Crash on input on 32-bit powerpc: Program received signal EXC_BAD_INSTRUCTION, Illegal instruction/operand #89
Description
@bnoordhuis I know that V8 does not support Darwin ppc (and apparently is broken even on Linux and *BSD ppc), however maybe you – or someone – may suggest something to try here. It builds with a few extra patches on top of what upstream had for Linux (not merged in full to the master), but is crashes on any input.
$ sudo gdb --args /opt/local/libexec/v8-8.3/bin/d8 /opt/local/ppcports/devel/nodejs12/test.js
Password:
GNU gdb 6.3.50-20050815 (Apple version gdb-1515) (Sat Jan 15 08:32:01 UTC 2011)
Copyright 2004 Free Software Foundation, Inc.

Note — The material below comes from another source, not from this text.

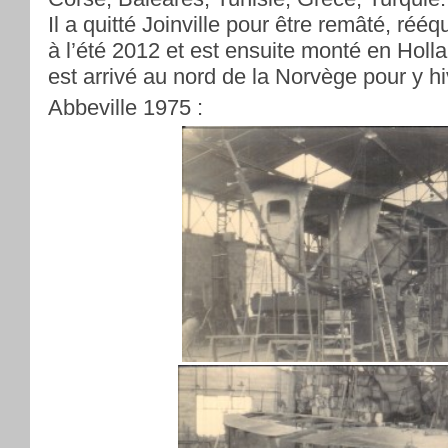
Il a quitté Joinville pour être remâté, rééq
à l’été 2012 et est ensuite monté en Holla
est arrivé au nord de la Norvège pour y hi
Abbeville 1975 :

GDB is free software, covered by the GNU General Public License, and you are
welcome to change it and/or distribute copies of it under certain conditions.
Type "show copying" to see the conditions.
There is absolutely no warranty for GDB. Type "show warranty" for details.
This GDB was configured as "powerpc-apple-darwin"...Reading symbols for shared libraries ...... done
(gdb) run
Starting program: /opt/local/libexec/v8-8.3/bin/d8 /opt/local/ppcports/devel/nodejs12/test.js
Reading symbols for shared libraries .+++++. done
Program received signal EXC_BAD_INSTRUCTION, Illegal instruction/operand.
0x3f606314 in ?? ()
(gdb) where
#0 0x3f606314 in ?? ()
#1 0x00637b10 in Builtins_JSRunMicrotasksEntry ()
#2 0x7d6802a6 in ?? ()
Cannot access memory at address 0x7c0802a6
Previous frame inner to this frame (gdb could not unwind past this frame)
(gdb) disassemble $pc-0x10 $pc+0x10
Dump of assembler code from 0x3f606304 to 0x3f606324:
0x3f606304: lis r27,4385
0x3f606308: lis r27,1633
0x3f60630c: lis r27,4385
0x3f606310: lis r27,4845
0x3f606314: .long 0x4
0x3f606318: lwz r0,6(0)
0x3f60631c: .long 0x64
0x3f606320: .long 0x64
End of assembler dump.
(gdb) info registers
r0 0x79a0a0 7970976
r1 0xbfffed78 3221220728
r2 0x205ddb8 33938872
r3 0x2003060 33566816
r4 0x3f60027d 1063256701
r5 0x5fa8ef01 1604906753
r6 0x50c80965 1355286885
r7 0x0 0
r8 0x0 0
r9 0x0 0
r10 0x0 0
r11 0x0 0
r12 0x3f606301 1063281409
r13 0x0 0
r14 0x99dbd0 10083280
r15 0x98ce04 10014212
r16 0xbffff038 3221221432
r17 0xbffff3c0 3221222336
r18 0xbfffeff8 3221221368
r19 0x0 0
r20 0x50c80965 1355286885
r21 0xbffff23c 3221221948
r22 0x5fa8ef01 1604906753
r23 0x3f60027d 1063256701
r24 0x2000480 33555584
r25 0xbfffeff8 3221221368
r26 0x5 5
r27 0x12ed0000 317521920
r28 0x0 0
r29 0x2001a70 33561200
r30 0x2000400 33555456
r31 0xbfffed94 3221220756
pc 0x3f606314 1063281428
ps 0x100000000208f930 1152921504640989488
cr 0x24004244 603996740
lr 0x637b10 6519568
ctr 0x3f606301 1063281409
xer 0x20000000 536870912
mq 0x0 0
fpscr 0x82004000 2181054464
vscr 0x10000 65536
vrsave 0x0 0
(gdb)
I thought that it could be rldicl usage (this instruction seems not to be supported on 32-bit, though documentation is unclear):
However I did not find in the source where this instruction is generated for 32-bit ppc. Apparently all instances sit inside protective macros and should be triggered only for ppc64.
I do not know how to debug this really or what to try.